|
Message
From: Heiko Panther<heiko.panther@w...>
Date: Mon Feb 16 23:17:38 CET 2004
Subject: [openrisc] or1200 execution units
I'm currently reviewing the gcc target backend. I'm looking at the function unit definitions. I'm trying to work out how they correspond to the hardware, and I want to make sure I understand the hardware right. Here's how I understand the or1200 implementation, please correct and enhance.
There are these independent units (optional ones in[]) : - ALU (shift, add, compare, move, logic, extend [, mul, mac]) - LSU (load, store) - SYSTEM (mfspr, mtspr)
One instruction per cycle is decoded. All units are able to accept one instruction per cycle.
All SYSTEM and ALU instructions except for "mul" have their results ready after one cycle.
"mul" and "mac" instructions have their results ready after three cycles.
"load" instructions are complete after 2 cycles on a cache hit. ???: On a miss (or no cache), the load will complete after (Mem access time + 1) cycles.
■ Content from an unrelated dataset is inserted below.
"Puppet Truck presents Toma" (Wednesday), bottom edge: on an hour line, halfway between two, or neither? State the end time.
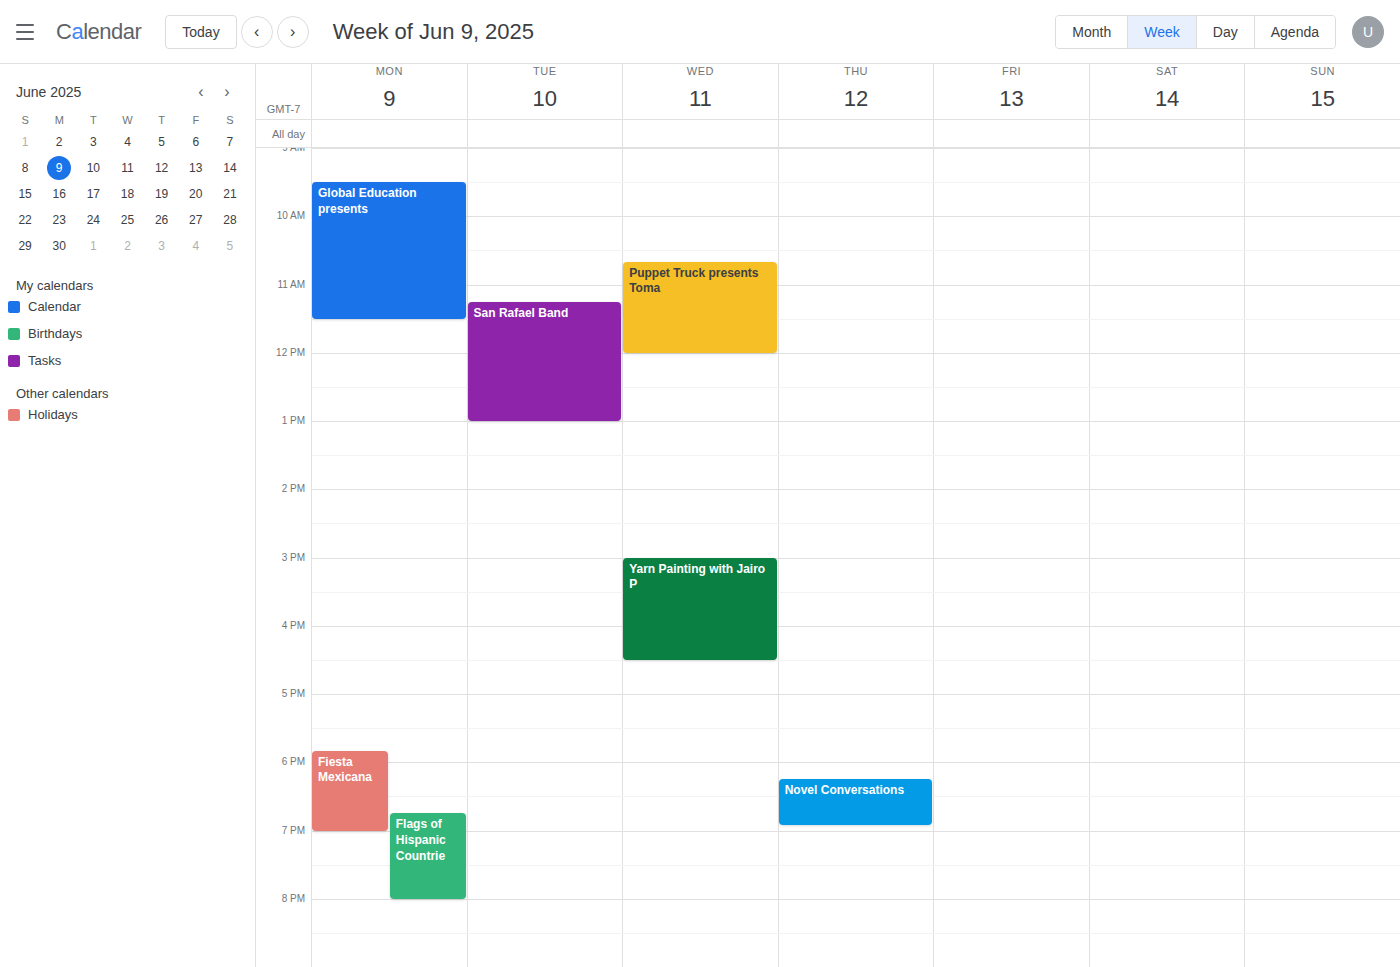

"store" instructions are complete after 1 cycle on hit, or (Mem access time) cycles on a miss.
Things I'm not clear on: - How does the MMU affect LSU execution time? - Can the LSU accept another load/store while a load/store is currently in execution? (Would a store instruction have to wait, like, 10 cycles when a load instruction missed?)
Based on these assumptions, this is the gcc function unit definition I'm proposing:
(define_function_unit "alu" 1 0 (eq_attr "type" "shift,add,logic,extend,move,compare") 1 1) (define_function_unit "alu" 1 0 (eq_attr "type" "mul") 1 3) (define_function_unit "lsu" 1 0 (eq_attr "type" "load") 2 2) (define_function_unit "lsu" 1 0 (eq_attr "type" "store") 1 1)
I'm also pondering how to implement an option to freely specify LSU latencies from the gcc command line for cache-less implementations.
Heiko
|
 |